> BRIEF A: Condense the paragraph of the excerpt on AI and zero-day vulnerabilities that begins "AI-assisted fuzzing and code analysis" into a short bulleted list that keeps its main facts.

> DOCUMENT EXCERPT:
----
AI is fundamentally transforming both sides of the zero-day equation. On offense, AI accelerates vulnerability discovery and exploit development. On defense, AI enables detection approaches that do not depend on knowing the threat in advance. Google's Threat Intelligence Group assessed that AI will "accelerate the ongoing race between attackers and defenders" through 2026 and beyond.
AI-assisted fuzzing and code analysis can discover vulnerabilities at a scale and speed that human researchers cannot match. Large language models trained on codebases can identify memory corruption bugs, logic flaws, and authentication bypasses that would take human analysts weeks to find. This means the supply of discoverable zero-days is increasing even as vendors improve their security practices.
The implications are serious. As AI tools become more capable, the barrier to discovering exploitable vulnerabilities drops. Threat actors who previously lacked the technical sophistication to find zero-days can now augment their capabilities with AI-powered discovery.
The fundamental challenge of zero-day defense is what some researchers call the cybersecurity catch-22: you cannot write a signature for something you do not know exists. This is exactly where AI threat detection and behavioral analytics become essential.
----
> RECORDED INFORMATION:
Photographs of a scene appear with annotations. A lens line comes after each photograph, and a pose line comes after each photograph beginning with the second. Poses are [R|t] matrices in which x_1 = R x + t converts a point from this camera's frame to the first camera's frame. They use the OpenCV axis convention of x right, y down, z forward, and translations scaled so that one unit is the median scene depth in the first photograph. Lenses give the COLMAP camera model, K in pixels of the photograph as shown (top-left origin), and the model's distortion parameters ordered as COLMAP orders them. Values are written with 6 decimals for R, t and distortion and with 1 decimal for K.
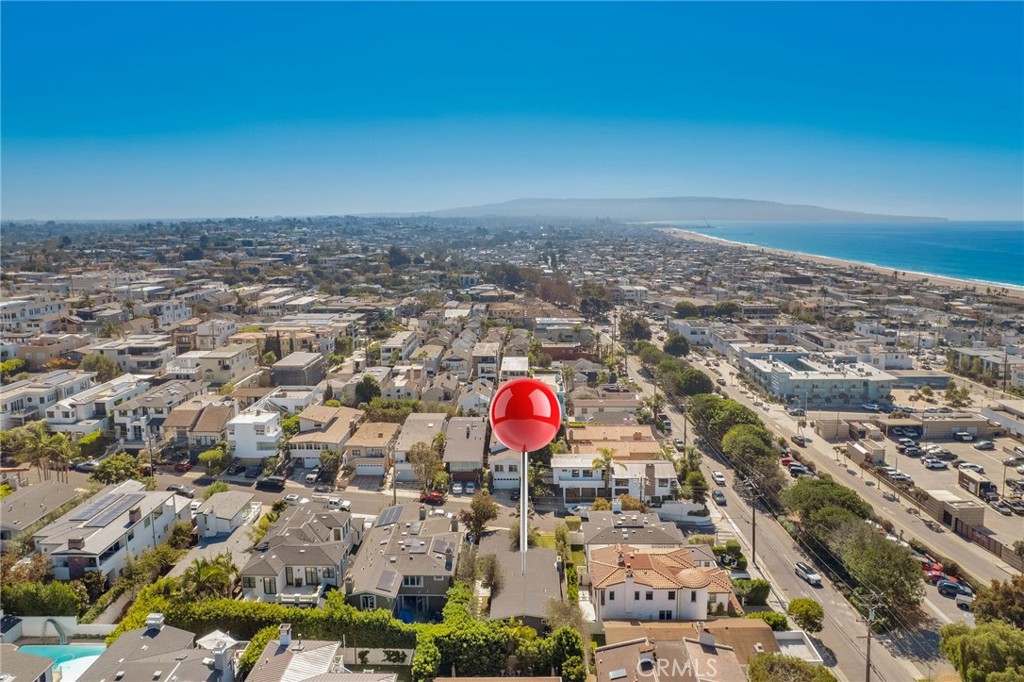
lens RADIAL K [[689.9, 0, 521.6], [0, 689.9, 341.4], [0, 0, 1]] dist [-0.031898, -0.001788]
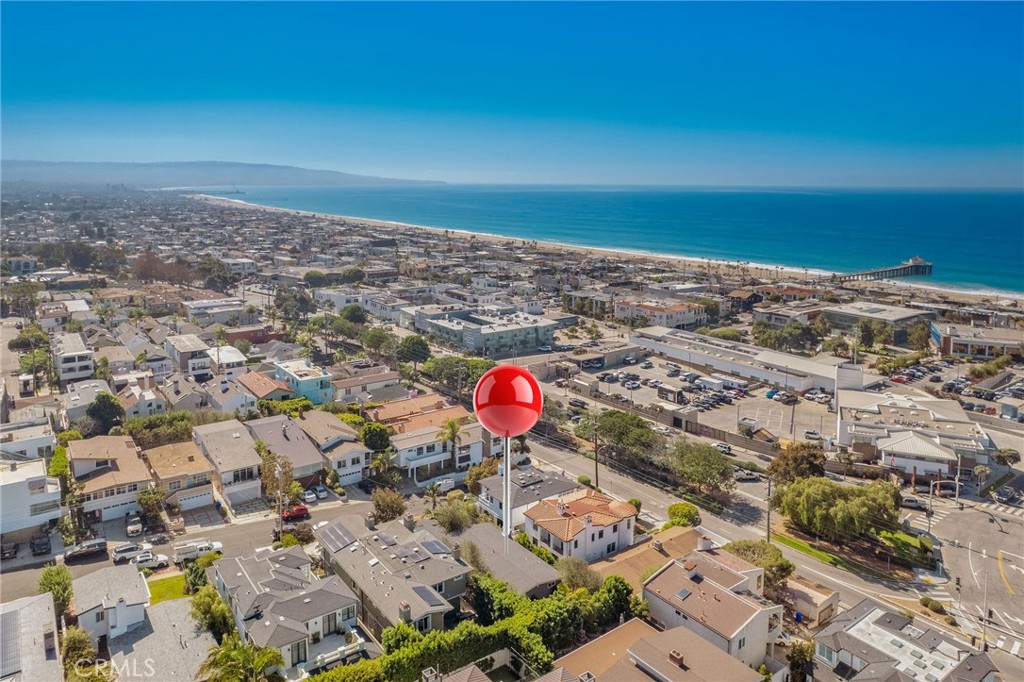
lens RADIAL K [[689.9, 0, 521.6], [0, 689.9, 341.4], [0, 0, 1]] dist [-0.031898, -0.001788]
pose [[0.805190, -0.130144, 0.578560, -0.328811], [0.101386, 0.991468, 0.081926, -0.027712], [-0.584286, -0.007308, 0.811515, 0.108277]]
----
> BRIEF B: Reproduce the scene photo rows with "annotations" changed to "labels" and everything else left as is. Omit the pictures from your output.

> TASK SOLUTION A:
- AI-assisted fuzzing and code analysis find vulnerabilities faster and at greater scale than human researchers can.
- Large language models trained on codebases can identify memory corruption bugs, logic flaws, and authentication bypasses that would take human analysts weeks to find.
- As a result, the supply of discoverable zero-days is growing even as vendors improve their security practices.

> TASK SOLUTION B:
Photographs of a scene appear with labels. A lens line comes after each photograph, and a pose line comes after each photograph beginning with the second. Poses are [R|t] matrices in which x_1 = R x + t converts a point from this camera's frame to the first camera's frame. They use the OpenCV axis convention of x right, y down, z forward, and translations scaled so that one unit is the median scene depth in the first photograph. Lenses give the COLMAP camera model, K in pixels of the photograph as shown (top-left origin), and the model's distortion parameters ordered as COLMAP orders them. Values are written with 6 decimals for R, t and distortion and with 1 decimal for K.
lens RADIAL K [[689.9, 0, 521.6], [0, 689.9, 341.4], [0, 0, 1]] dist [-0.031898, -0.001788]
lens RADIAL K [[689.9, 0, 521.6], [0, 689.9, 341.4], [0, 0, 1]] dist [-0.031898, -0.001788]
pose [[0.805190, -0.130144, 0.578560, -0.328811], [0.101386, 0.991468, 0.081926, -0.027712], [-0.584286, -0.007308, 0.811515, 0.108277]]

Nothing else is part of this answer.